_Required work_. Pick out each line in the items below that contains the string "planeOp" and copy those lines in full.

— Begin Records to process —

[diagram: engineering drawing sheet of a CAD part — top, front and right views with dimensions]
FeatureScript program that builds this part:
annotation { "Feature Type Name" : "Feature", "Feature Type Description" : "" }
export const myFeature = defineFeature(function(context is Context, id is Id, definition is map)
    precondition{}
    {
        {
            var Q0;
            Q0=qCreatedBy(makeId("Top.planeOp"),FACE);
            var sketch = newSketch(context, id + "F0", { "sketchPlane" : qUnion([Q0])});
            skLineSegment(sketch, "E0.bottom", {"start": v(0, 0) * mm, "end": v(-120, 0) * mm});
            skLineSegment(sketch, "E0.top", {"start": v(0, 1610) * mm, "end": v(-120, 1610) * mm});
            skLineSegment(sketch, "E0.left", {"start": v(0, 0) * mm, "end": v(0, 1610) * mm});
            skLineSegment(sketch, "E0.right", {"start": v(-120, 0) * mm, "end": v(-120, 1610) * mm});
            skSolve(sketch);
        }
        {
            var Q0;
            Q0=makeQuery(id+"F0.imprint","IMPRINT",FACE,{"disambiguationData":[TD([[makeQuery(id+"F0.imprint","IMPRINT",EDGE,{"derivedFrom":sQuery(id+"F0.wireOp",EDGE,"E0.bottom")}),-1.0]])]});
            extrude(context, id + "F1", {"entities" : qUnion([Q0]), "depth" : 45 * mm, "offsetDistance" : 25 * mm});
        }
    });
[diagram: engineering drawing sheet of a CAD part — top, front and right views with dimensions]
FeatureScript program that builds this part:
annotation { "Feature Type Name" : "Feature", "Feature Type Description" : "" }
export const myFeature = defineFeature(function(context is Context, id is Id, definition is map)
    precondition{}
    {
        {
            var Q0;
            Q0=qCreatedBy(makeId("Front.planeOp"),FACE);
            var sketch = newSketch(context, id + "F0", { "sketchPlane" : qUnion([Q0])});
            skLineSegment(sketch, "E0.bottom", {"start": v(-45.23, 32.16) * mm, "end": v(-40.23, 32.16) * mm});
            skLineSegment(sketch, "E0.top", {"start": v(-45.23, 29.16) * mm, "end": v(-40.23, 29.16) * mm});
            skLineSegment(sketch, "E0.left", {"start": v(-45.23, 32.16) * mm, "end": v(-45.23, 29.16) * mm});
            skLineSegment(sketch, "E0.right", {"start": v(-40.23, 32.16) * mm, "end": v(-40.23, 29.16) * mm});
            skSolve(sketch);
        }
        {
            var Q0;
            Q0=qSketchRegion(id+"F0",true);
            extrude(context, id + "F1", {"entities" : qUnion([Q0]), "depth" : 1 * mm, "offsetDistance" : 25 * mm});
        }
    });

— End Records to process —

_Solved problem_.
            Q0=qCreatedBy(makeId("Top.planeOp"),FACE);
            Q0=qCreatedBy(makeId("Front.planeOp"),FACE);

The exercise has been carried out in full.